Eitan thought he made an incongruous centerpiece, stripped down to his shirt and trousers, hands and feet shackled as he waited under the warm traveling light, sodden boots sinking into the layers of rug, stomach grumbling irately at the savory scents escaping from the covered tray on the captain’s low desk. 

The captain himself was kneeling at the desk now, head bowed as he carefully searched Eitan’s still-damp long-coat, removed, Eitan supposed, while he slept.

Already the desk’s glossy surface was littered with Eitan’s belongings.

The pocket watch, compass, and map tubes sat beside the ident tags and wallet.

A waterlogged pamphlet regarding the effects of crystal on Sensitives had been set apart. 

 “If this were Exxon,” the captain broke his long silence, running his hands over the long-coat’s pauldron, “you would already be hanging from the nearest branch.” Giving up on the pauldron, he turned he turned his attention to the lining. “If you were in Midas, you would be in the hands of an interrogator.”  

“But this is not Midas, nor Exxon,” Eitan said in a voice still rusty from the day’s earlier traumas. They were his first spoken words beyond his name and rank, given to the Adidan sergeant, on waking.

“No,” the captain said, letting the coat drop to the desk and rising to face Eitan. “It isn’t.” 

Eitan waited. 

The captain crossed the floor, his boots not even a murmur on the soft carpets, and stopped directly in front of his prisoner. “This is Adidas,” the captain said, his mottled gaze holding Eitan's gaze. “Here, we have different methods for dealing with spies.” 

“Should I be relieved?” Eitan asked.

The captain’s pupils widened and, just under that razor sharp jaw, Eitan saw his pulse quicken. 

Eitan had often been told he had that effect on people.

Desire, made manifest in human form, one of his lovers had once told him.

But then, she had been a poet before becoming a soldier, and Eitan left an offering of honeycomb at her tree in the Forest of Memory, whenever he returned to Epsilon. 

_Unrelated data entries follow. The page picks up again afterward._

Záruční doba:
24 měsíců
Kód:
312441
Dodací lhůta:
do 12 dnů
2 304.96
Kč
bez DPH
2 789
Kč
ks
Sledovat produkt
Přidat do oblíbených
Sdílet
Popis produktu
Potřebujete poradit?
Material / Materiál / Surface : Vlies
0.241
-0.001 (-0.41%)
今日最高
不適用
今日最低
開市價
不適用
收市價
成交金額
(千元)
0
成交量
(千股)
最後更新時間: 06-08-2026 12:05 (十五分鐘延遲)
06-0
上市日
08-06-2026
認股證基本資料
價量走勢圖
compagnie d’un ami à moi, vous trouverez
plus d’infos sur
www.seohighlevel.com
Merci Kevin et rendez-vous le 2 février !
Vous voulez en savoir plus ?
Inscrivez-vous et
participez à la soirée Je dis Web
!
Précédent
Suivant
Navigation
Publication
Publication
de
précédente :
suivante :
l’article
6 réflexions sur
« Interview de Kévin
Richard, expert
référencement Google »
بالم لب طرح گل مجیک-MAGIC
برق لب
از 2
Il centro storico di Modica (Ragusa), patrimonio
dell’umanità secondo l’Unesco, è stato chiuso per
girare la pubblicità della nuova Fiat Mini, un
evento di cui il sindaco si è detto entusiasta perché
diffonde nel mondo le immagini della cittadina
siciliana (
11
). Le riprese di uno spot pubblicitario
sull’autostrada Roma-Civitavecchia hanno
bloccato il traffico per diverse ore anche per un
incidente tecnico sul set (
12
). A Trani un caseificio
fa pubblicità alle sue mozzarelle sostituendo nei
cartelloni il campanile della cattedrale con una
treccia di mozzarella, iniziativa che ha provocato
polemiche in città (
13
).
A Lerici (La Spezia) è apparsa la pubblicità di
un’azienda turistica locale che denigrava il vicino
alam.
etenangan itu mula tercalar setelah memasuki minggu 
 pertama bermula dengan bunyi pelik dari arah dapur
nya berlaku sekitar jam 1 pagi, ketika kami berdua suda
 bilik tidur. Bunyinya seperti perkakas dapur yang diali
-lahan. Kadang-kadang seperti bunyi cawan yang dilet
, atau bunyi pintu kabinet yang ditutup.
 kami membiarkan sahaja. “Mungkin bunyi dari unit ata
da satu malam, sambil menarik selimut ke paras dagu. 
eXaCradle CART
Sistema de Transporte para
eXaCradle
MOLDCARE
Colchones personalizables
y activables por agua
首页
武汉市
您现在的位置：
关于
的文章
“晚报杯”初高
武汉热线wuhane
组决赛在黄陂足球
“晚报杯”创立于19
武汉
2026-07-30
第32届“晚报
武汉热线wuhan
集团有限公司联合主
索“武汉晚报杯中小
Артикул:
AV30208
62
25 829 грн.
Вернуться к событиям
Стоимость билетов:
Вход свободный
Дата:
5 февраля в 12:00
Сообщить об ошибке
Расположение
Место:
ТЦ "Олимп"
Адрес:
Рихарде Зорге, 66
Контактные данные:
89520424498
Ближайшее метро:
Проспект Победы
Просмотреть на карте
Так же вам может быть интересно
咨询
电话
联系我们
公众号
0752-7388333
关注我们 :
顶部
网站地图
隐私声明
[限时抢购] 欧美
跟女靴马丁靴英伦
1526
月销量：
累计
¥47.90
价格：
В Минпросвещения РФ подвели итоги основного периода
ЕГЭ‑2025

“No,” the captain said, reminding Eitan he'd asked a question, then cleared his throat before taking a deliberate step away from his prisoner before adding, “It won't be of any comfort, but I am sorry for that.” 

At that Eitan managed a small, sad smile. “So am I,” he said to that beautiful captain, while his thoughts strayed again to his long lost poet, and the question of who might leave the comb at his tree, come the day. 

A brief note on the Ares River Beaver 

It may seem outlandish on 21st century Earth, but the Castoroides species of the Pleistocene era did exist, and have made a comeback on Fortune. Large as their pleistocene forebears, but with the landscape engineering skills of the North American beaver, Fortune's giant herbivores are a force to be reckoned with.